TEXT BLOCK
The major concern
nowadays is related to pieces of software installed in
your computer which may contact and exchange information
with the outside World without being authorizated and
noticed by you.
Odds are that your
machine is open wide. Some piece of software you have
installed in your computer may be sending private and
confidencial data to some place in the World without
your knowledge.
AWFT
probes the protection provided by your Personal
Firewall software using six different tests. Each test
uses a different technique for gaining access to the
outside World.
Techniques are differently rated, according to their
sophistication, and your Personal Firewall is doing a
great job if is able to score 10 points in total.
If your
Personal Fireall scored less than 10 points you may be
able to adjust some settings to improve its
performance. Do it and repeat the AWFT tests until you
are happy. If you remain unhappy with your Personal
Firewall you may, of course, try a different one.

AVAILABLE DATA
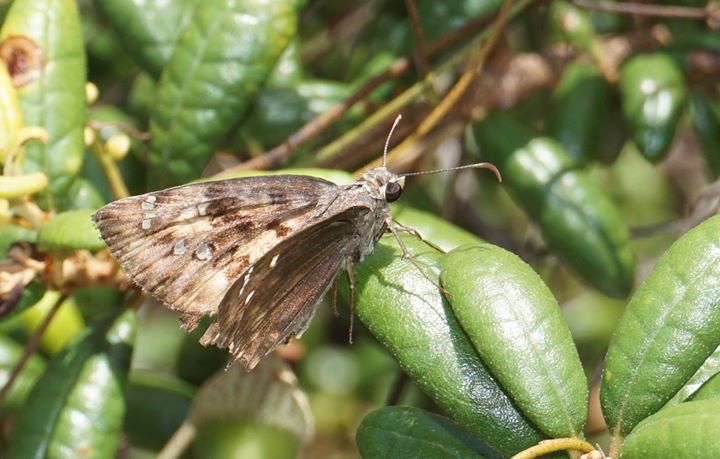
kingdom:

WRITTEN REQUEST 1
Answer these questions from the text about firewall testing:
(a) How many different tests does AWFT use to probe a Personal Firewall?
(b) What total score shows that a Personal Firewall is doing a great job?
(c) What does the text suggest if you stay unhappy with your Personal Firewall?
WRITTEN REQUEST 2
Write what comes next in the text about firewall testing, picking up after its final sentence.

FINAL RESULT 1
(a) Six.
(b) 10 points.
(c) Try a different one.

FINAL RESULT 2
Remember, if AWFT
can contact the outside World without being stopped,
some trojan horse would be able to do that as well.
While AWFT is here for good, the trojan horses mission
is steal and destroy.
We will not endorse any particular brand of PFW. Some of
them can be configured to succeed in more than 50% of the
tests but this has a cost in terms of usability, you have
to judge by yourself and decide how much you are ready to
sacrifice in exchange for more security.
Of course, a few PFW brands will not improve at all no
matter how you configure them.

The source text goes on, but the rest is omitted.